The Chandrayaan I countdown begins

As the launch of Chandrayaan-I, India’s first mission to the moon, entered its final hours, the Satish Dhawan Space Centre at Sriharikota was buzzing with activity and excitement.The countdown — reduced from 52 to 49 hours since activities ahead of it were completed three hours in advance — began at 5.22 on Monday morning. This countdown period will entail wide-ranging synchronised activities during which a large number of scientists will perform different sets of well-rehearsed tasks, leading to the historic launch on Wednesday at 6.20 in the morning. “This is the most exciting phase. Until the time the satellite is launched successfully, I think hardly anyone will be able to sleep. There are a number of tasks that have to be completed very carefully and everyone is busy with their jobs,” said Dr M Y S Prasad, associate director of the Satish Dhawan Space Centre. The most important among these tasks is to fill liquid propellants and pressurised gas in the second and fourth stage engines of PSLV-C11, the launch vehicle for Chandrayaan. This is expected to consume more than 30 hours of the countdown period.

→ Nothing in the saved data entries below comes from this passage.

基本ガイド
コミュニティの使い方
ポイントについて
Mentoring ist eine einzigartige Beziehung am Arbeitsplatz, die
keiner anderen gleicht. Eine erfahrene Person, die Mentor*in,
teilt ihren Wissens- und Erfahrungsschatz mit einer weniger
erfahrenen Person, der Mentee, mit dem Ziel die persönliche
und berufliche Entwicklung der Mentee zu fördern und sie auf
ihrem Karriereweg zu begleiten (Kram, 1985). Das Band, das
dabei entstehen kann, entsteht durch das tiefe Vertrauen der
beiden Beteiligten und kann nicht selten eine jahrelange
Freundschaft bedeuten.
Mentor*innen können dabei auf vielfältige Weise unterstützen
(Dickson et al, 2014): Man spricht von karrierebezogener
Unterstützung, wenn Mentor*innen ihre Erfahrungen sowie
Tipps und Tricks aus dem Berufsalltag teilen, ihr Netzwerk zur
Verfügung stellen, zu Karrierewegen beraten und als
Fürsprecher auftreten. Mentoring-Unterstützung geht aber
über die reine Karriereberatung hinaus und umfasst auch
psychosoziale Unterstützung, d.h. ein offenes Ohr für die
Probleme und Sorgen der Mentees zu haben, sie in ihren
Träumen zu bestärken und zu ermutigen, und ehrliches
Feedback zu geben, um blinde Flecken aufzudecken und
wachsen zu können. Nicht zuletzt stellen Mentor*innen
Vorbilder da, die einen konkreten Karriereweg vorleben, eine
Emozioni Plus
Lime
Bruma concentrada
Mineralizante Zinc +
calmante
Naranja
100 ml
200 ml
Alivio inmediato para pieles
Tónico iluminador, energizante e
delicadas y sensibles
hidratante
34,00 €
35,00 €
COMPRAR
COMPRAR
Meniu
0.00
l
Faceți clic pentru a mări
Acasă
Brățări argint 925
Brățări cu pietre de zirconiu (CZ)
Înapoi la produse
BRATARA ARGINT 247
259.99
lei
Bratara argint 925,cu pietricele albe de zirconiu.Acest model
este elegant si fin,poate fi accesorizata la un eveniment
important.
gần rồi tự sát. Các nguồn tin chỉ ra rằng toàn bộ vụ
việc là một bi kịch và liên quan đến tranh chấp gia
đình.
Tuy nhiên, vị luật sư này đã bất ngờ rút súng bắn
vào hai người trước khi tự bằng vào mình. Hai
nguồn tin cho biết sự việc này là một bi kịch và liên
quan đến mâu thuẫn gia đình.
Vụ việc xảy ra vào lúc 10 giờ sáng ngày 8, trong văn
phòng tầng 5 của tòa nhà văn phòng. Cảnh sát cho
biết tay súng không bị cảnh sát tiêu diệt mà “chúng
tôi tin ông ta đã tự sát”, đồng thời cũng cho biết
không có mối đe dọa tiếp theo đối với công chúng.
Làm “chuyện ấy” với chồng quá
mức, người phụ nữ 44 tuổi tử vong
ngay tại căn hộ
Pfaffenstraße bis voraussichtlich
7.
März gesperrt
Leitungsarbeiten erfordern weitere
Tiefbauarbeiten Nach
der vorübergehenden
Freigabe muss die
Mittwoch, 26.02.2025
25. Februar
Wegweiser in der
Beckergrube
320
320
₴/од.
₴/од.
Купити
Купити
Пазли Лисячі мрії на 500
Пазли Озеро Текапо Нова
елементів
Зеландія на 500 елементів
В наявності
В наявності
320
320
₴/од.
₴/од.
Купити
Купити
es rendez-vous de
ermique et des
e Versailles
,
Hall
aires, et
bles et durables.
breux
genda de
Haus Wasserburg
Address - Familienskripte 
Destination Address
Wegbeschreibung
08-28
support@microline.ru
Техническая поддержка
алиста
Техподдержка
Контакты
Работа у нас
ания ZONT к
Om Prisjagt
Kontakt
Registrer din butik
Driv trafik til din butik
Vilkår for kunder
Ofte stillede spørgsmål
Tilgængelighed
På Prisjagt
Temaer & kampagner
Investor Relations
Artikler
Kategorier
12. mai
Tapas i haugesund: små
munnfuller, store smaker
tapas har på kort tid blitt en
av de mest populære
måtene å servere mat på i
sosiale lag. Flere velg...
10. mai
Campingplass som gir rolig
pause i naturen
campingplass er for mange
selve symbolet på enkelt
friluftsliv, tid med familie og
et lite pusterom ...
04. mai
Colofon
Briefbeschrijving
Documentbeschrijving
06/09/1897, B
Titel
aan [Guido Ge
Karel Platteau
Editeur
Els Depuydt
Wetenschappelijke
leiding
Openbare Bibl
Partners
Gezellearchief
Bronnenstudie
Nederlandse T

“As of now, everything has gone on smoothly, exactly as planned. There have been no hiccups and no anxious moments,” Prasad assured. Apart from filling up the engines with liquid propellants, scientists will also be busy with a few launch tests that need to be done during the countdown period. The testing of all the 11 payloads being carried by Chandrayaan has already been completed successfully.
Chandrayaan-I, India’s boldest and most ambitious scientific endeavour till date, is designed to carry out a number of experiments aimed at increasing humankind’s knowledge of the moon. Among the tasks that Chandrayaan-I is attempting to do for the first time ever is to map a high-resolution three-dimensional topography of the moon’s entire surface. It will also try to determine the mineral composition of moon’s surface through spectroscopic data and attempt to confirm the presence of water ice in the polar regions.